Durkheim propone descentralizar en pequeñas unidades que tengan sobre los individuos una acción que el Estado no puede ejercer. Y acá conecto con una afirmación de Gago muy elocuente (qué lástima que la amputaron del título!): “El suicidio se detiene en comunidad…y en el territorio”. Pablo Hein nombra como último elemento de su lista de instituciones cohesionadoras a los clubes deportivos. Y yo pienso que, dada la probada ineficiencia de todas las otras entidades, se podría pensar en la posibilidad de que las células que Durkheim imaginaba en la forma de corporaciones profesionales puedan, en su lugar, ser ocupadas por los clubes de barrio. Esos lugares donde la gente se encuentra y conversa. Donde no hay play stations ni juguetes electrónicos. Donde los pibes juegan a la pelota y toman la merienda cara a cara. Hablando. Haciéndose amigos. Y donde los padres, en calidad de padres y adultos, interactúan, acuerdan, acompañan. Son espacios solidarios que además tienen fines propios y específicos, como ganar un campeonato o un torneo, alzarse con una copa o una medalla. Buscar reconocimiento por méritos deportivos y sociales. Objetivos construidos en comunidad.

Pienso incluso que los horizontes de los clubes deportivos podrían ampliarse hasta llegar a cubrir necesidades más allá de lo recreativo. Podrían ser lugares donde se alimente a quien necesite, a los caídos del mapa barrial. Para que reconstituyan su identidad en tanto vecinos. Para que vuelvan a cohesionarse con su grupo de pertenencia. Pienso también que los clubes de barrio podrían funcionar como lugares de encuentro, reunión y festejos, más allá de lo competitivo. Lugares donde se organicen ferias para recaudar fondos para solucionar problemas locales. Y podrían, también, estar comandados por juntas vecinales, por los caciques del barrio, con vocación de liderazgo y ganas y tiempo para obsequiar. Podrían, en fin, ser espacios de solidaridad y fraternidad que funcionen como personalidades colectivas y como “el terreno propicio para la formación de ideas y sentimientos sociales”, en palabras de Durkheim.

Para cerrar, me parece interesante remitirme a la segunda causa del aumento de las muertes voluntarias en Uruguay, y en el mundo, y que tiene que ver con una forma de ver la vida, muy propia de nuestros tiempos. “Acá patologizamos todo: perdés un novio y te mandan a terapia y te empastillan”, dice Pablo Hein. Luego se cita a James David, psicoterapeuta inglés, quien afirma: “Drogamos a la gente en lugar de ofrecerles terapia psicológica porque se ve el dolor como una disfuncionalidad que debe ser corregida y la solución más rápida que se ha encontrado es la medicación. Pero con ella no arreglamos nada, porque se trata de químicos que sedan un sentimiento que actúa como faro: el dolor ilumina lo que está mal, algo a lo que debemos prestar atención”.
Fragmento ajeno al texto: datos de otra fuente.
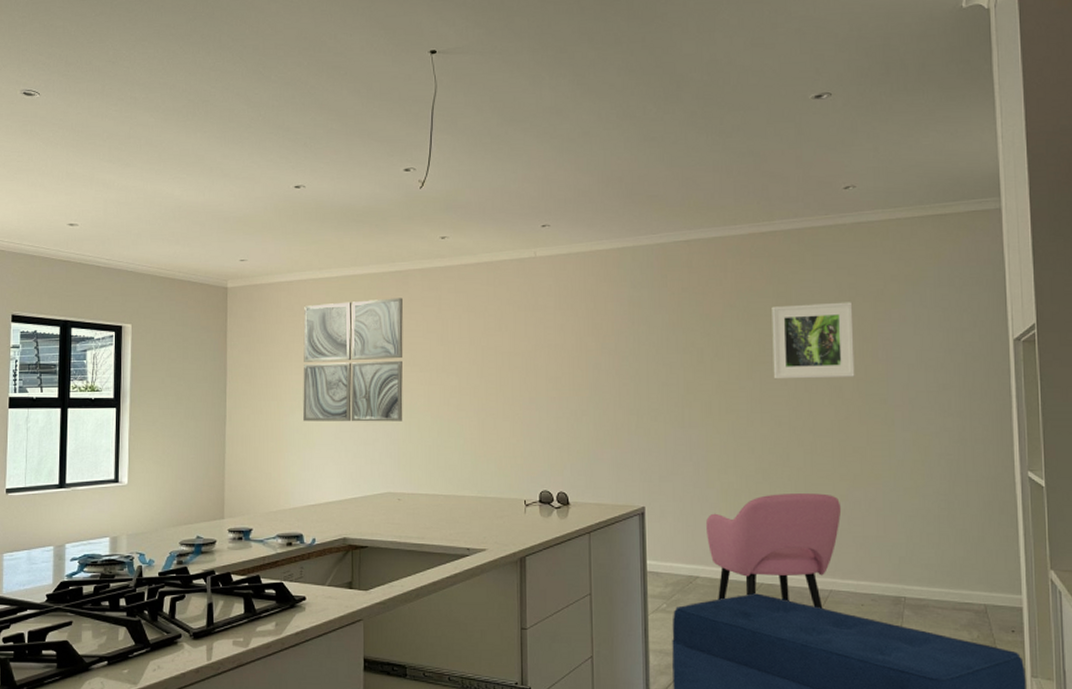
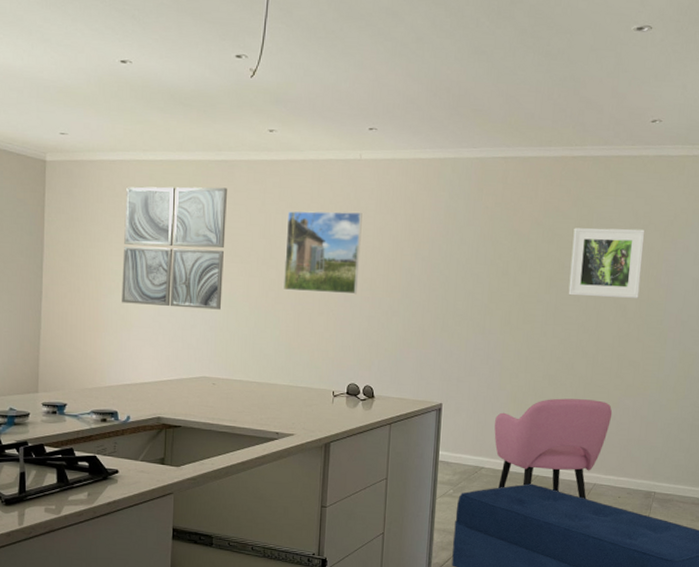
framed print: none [464,310,543,397] -> present [284,211,362,295]

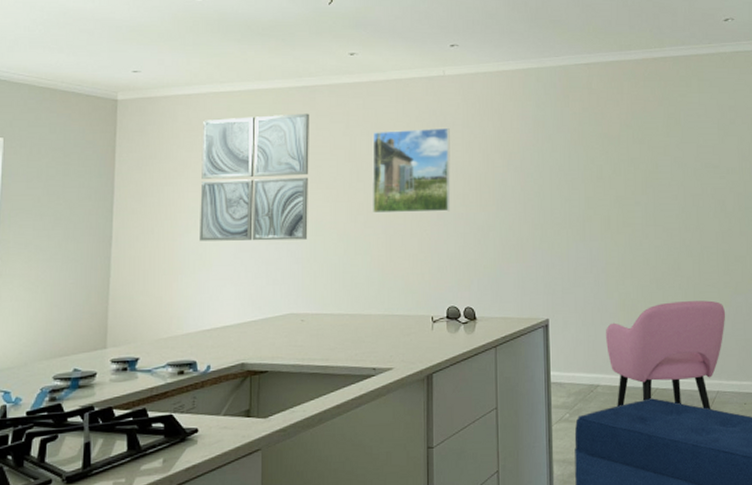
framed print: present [568,227,645,298] -> none [663,123,736,195]

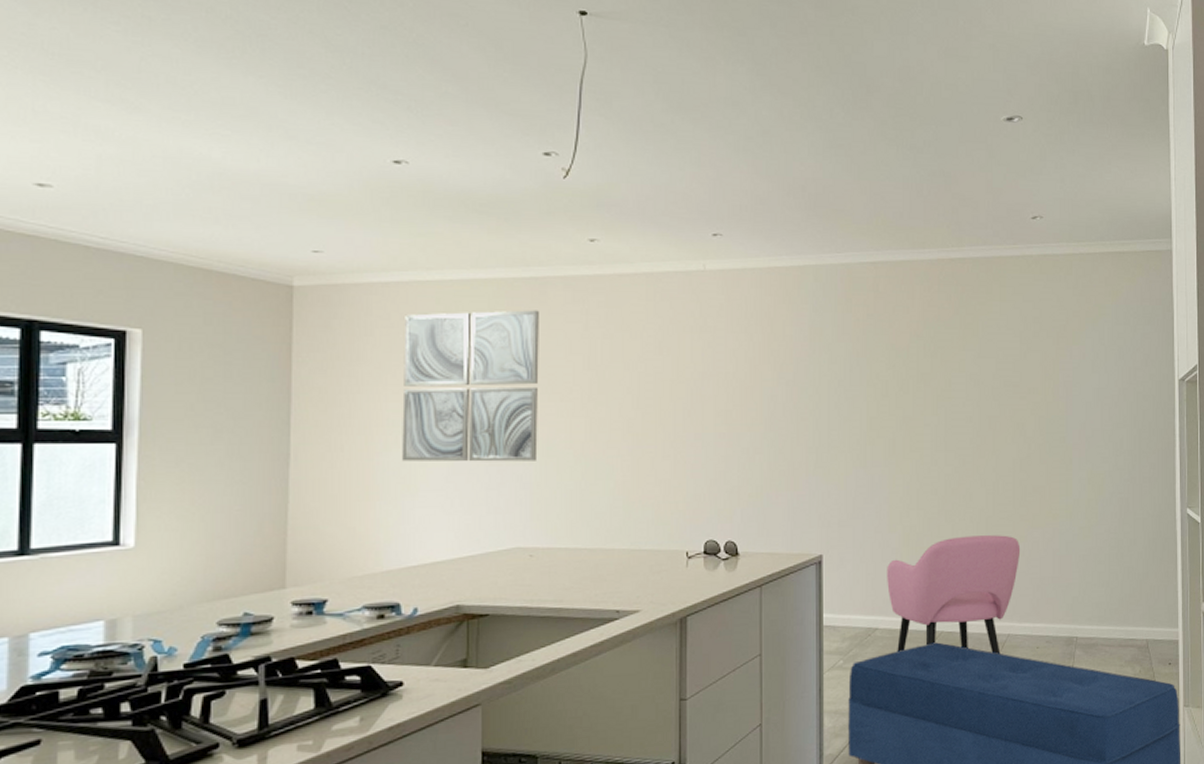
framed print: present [372,127,451,214] -> none [617,332,711,432]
De la misma manera que debemos prestar atención al profundo dolor que atestiguan los crímenes intra hogar, sin razón y crueles. No debemos tener miedo y mirar para otro lado, porque esos crímenes nos están interpelando y seguirán haciéndolo hasta que suceda lo que tiene que suceder: que nos veamos cara a cara con nuestros propios fantasmas.